Has lessening penalties for shop lifting been followed by a decrease in shop lifting or by an increase, in those jurisdictions that have done that? The answer might serve as food for thought. It is my impression from the news that shop lifting has become a bigger problem recently for many American businesses. And does that help society, since the losses would seem inevitably to raise the cost of products sold, to compensate?

But rather than become engaged in a round of declaration or denial, or wishful thinking, or citation to a single, limited source, let's simply use some common sense. Or perhaps remember what we learned in economics and apply it by analogy.

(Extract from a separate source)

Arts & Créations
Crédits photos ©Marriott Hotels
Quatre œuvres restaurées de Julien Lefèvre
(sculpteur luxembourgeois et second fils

Does reducing the cost -- the penalty -- for a misdeed make such a misdeed less likely to occur or more likely to occur? Are criminals less or more likely to commit crime if the unpleasant consequences for them are removed or made less likely or less onerous? Does the criminal justice system have, as one of its functions, the task of deterring crime, and placing offenders at least temporarily where they cannot continue to commit crime? Why not gaze into a criminal law textbook and see what some rather learned people have thought about the function of a criminal justice system? It serves many purposes, including, inter alia, deterrence and retribution (which helps the families of victims decide to trust the state solution and not to take the law into their own hands).

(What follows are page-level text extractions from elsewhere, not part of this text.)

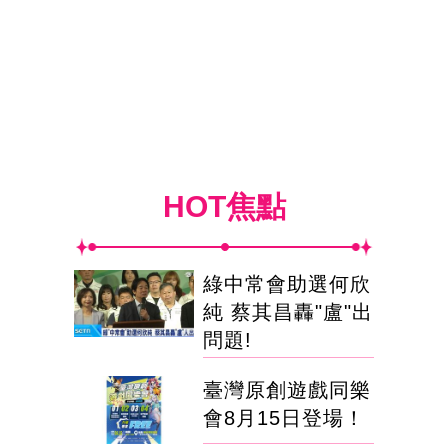
HOT焦點
綠中常會助選何欣
純 蔡其昌轟"盧"出
問題!
臺灣原創遊戲同樂
會8月15日登場！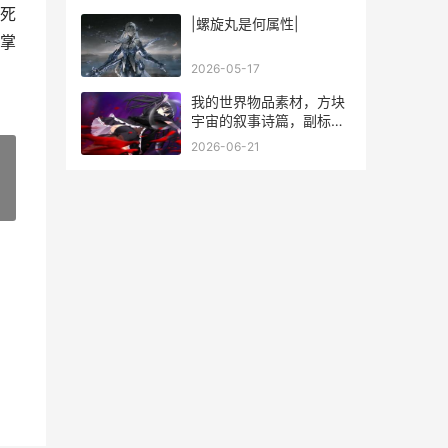
死
|螺旋丸是何属性|
掌
2026-05-17
我的世界物品素材，方块
宇宙的叙事诗篇，副标
题，像素尘埃中的文明史
2026-06-21
诗
»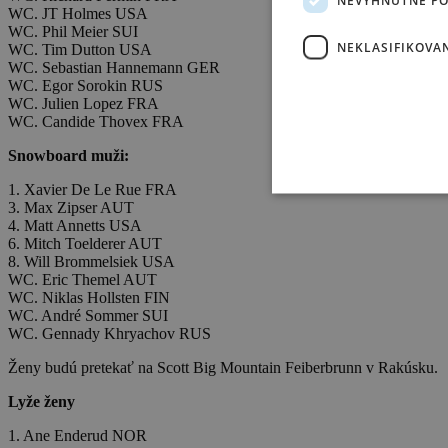
WC. JT Holmes USA
WC. Phil Meier SUI
NEKLASIFIKOVA
WC. Tim Dutton USA
WC. Sebastian Hannemann GER
WC. Egor Sorokin RUS
WC. Julien Lopez FRA
WC. Candide Thovex FRA
Snowboard muži:
1. Xavier De Le Rue FRA
3. Max Zipser AUT
4. Matt Annetts USA
6. Mitch Toelderer AUT
8. Will Brommelsiek USA
WC. Eric Themel AUT
WC. Niklas Hollsten FIN
WC. André Sommer SUI
WC. Gennady Khryachov RUS
Ženy budú pretekať na Scott Big Mountain Feiberbrunn v Rakúsku.
Lyže ženy
1. Ane Enderud NOR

But getting back to the original point of this string, it isn't at all clear why providing consequences for voluntary criminal behavior is somehow "undemocratic." Unless one thinks, for some strange reason, that a substantial minority of inmates are mere political prisoners and did not commit real crimes, giving them a consequence hardly implies a lack of "democracy."

But there is not much point in debating any of this. People seem, more than ever, to follow their own political and cultural inclinations like a train follows its tracks. And I rarely see anybody change his or mind about anything that tugs at his or her political impulses. Politically, people tend to continue believing what they have long believed -- as if Newton's first law of motion applied to our politics -- and they tend to fish for some datum or argument to preserve their worldview.

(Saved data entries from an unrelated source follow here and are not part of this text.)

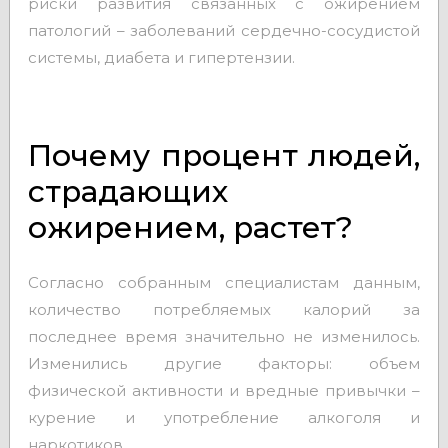
риски развития связанных с ожирением
патологий – заболеваний сердечно-сосудистой
системы, диабета и гипертензии.
Почему процент людей,
страдающих
ожирением, растет?
Согласно собранным специалистам данным,
количество потребляемых калорий за
последнее время значительно не изменилось.
Изменились другие факторы: объем
физической активности и вредные привычки –
курение и употребление алкоголя и
наркотиков.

Accordingly, if somebody tends to believe that the United States is less democratic than the countries listed above it, well, I'm unlikely to change his or her mind. And I could, of course, be wrong, too. But I have never felt the inflexible, harsh hand of an autocrat where I live. And, for the time being, at least, America still seems pretty free and democratic to me. People in other states might have a different experience, I suppose. I wonder which states those might be? I won't suggest which, since, as I said, debate is largely futile anyway. And, of course, I could be wrong.
I wonder about the people who claim that the world is becoming democratic.